En juillet 2020, le gouvernement lançait une "expérimentation" de la cour criminelle, c'est à dire une Cour d'assises sans jurés populaires. L' "expérimentation" devait durer trois ans.
En avril 2021, l'un des plus grands avocats d'assises, devenu garde des Sceaux, portait un projet généralisant cette cour criminelle à la moitié des crimes et deux tiers des crimes sexuels.
Un tel projet ne peut être soutenu.
Le bilan du ministère est le suivant:
"Au terme de onze mois d’expérimentation, les premiers éléments de bilan issus des juridictions s’avèrent positifs pour les départements déjà dotés de cours criminelles (les Ardennes, le Calvados, le Cher, La Réunion, la Moselle, la Seine-Maritime, les Yvelines, l’Hérault et les Pyrénées-Atlantiques).
A fin juillet 2020, sur les 57 affaires jugées en cours criminelles concernant 67 accusés, 13 accusés ont fait appel de la décision de condamnation et il y a eu un appel du ministère public.
Le taux d’appel des accusés en l’état des décisions rendues par les cours criminelles est donc de 21%, ce qui est inférieur au taux d’appel des décisions rendues en première instance aux assises qui est de 32%.
91 % des affaires jugées en cours criminelles ont concerné des viols simples ou aggravés."
Il est frappant de constater que le bilan est uniquement numérique, et que l'on ose dégager des statistiques à partir de 57 affaires. A partir de 57 affaires, on nous explique que le taux d'appel est inférieur à la norme aux assises - ce qui serait un gage de qualité ?
Il est d'abord intéressant de noter que les taux sont erronés. Treize appels sur 57 affaires, cela fait non pas 21% mais 22,8%. La différence entre la norme et la cour criminelle n'est donc plus de 11% mais de 9%.
9% de 57, cela fait 5 dossiers.
Alors, si l'on veut rentrer dans cette logique numérique, la question qui se pose est la suivante : la suppression des Cours d'assises vaut-elle ces 9% ?
L'union syndicale des magistrats est claire : " A ce stade de l’expérimentation, l’USM estime qu’elle n’est pas en mesure de se prononcer sur une éventuelle généralisation des cours criminelles départementales. "

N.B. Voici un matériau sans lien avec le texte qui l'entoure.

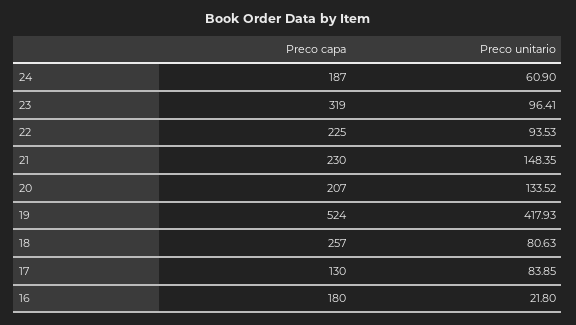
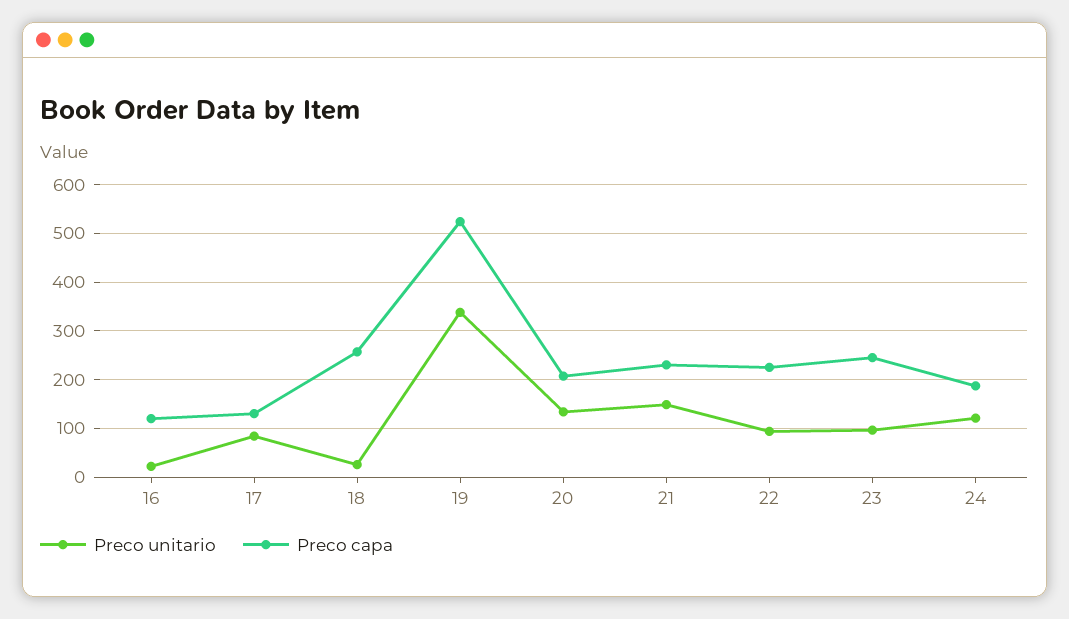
  {
    "Preco capa": {
      "24": 187,
-     "23": 319,
+     "23": 240,
      "22": 225,
      "21": 230,
      "20": 207,
      "19": 524,
      "18": 257,
      "17": 130,
-     "16": 180
+     "16": 120
    },
    "Preco unitario": {
-     "24": 60.9,
+     "24": 120,
      "23": 96.41,
      "22": 93.53,
      "21": 148.35,
      "20": 133.52,
-     "19": 417.93,
+     "19": 340,
-     "18": 80.63,
+     "18": 20,
      "17": 83.85,
      "16": 21.8
    }
  }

Le syndicat de la magistrature émet les mêmes réserves : "Nous avons toutes les raisons de redouter que malgré ces débuts, nos craintes s’avèrent fondées : parce que les juridictions expérimentatrices ont eu à coeur de démontrer leur sérieux, mais également parce que l’expérimentation fut trop brève pour que les mauvaises habitudes ne puissent s’installer. Nous redoutons que l’insuffisance de moyens et les stocks accumulés ne conduisent de manière certaine à une accélération du temps, et quelques premiers indices commencent à apparaître. Certains parquets généraux incitent d’ores et déjà à limiter dans leurs réquisitoires définitifs la liste des témoins et experts pour accélérer la cadence. Le recours aux magistrats à titre temporaire et aux magistrats à titre honoraire en qualité d’assesseurs s’est imposé presque partout."
Car quel est le fond du débat ?
Au niveau du ministère, le raisonnement est statistique. A budget constant, réduisons le stock de dossiers, et diminuons le nombre de dossiers en appel.
Au niveau des magistrats et des avocats, un tel raisonnement nous apparaît inepte. La qualité de la justice ne peut se réduire à des statistiques. Peu importe que la Cour d'assises coûte cher. Nous n'acceptons pas qu'un accusé qui encourt vingt ans de réclusion criminelle soit considéré comme un dossier en attente. Nous n'acceptons pas de sabrer l'oralité des débats, de diminuer le temps consacré à son procès, tout ça parce que l'Etat refuse de prévoir le budget nécessaire.
L'Histoire est composée de miroirs.
Il y a vingt ans, un avocat s'opposait à la toute puissance d'un magistrat, seul juge d'instruction en charge du dossier. C'était Outreau. C'était Dupond-Moretti. L'ensemble des accusés étaient acquittés par la Cour d'assises. Les jurés contribuaient à équilibrer la balance judiciaire.
Aujourd'hui, cet avocat qui se réjouissait de la magie des assises est en train d'en devenir le fossoyeur.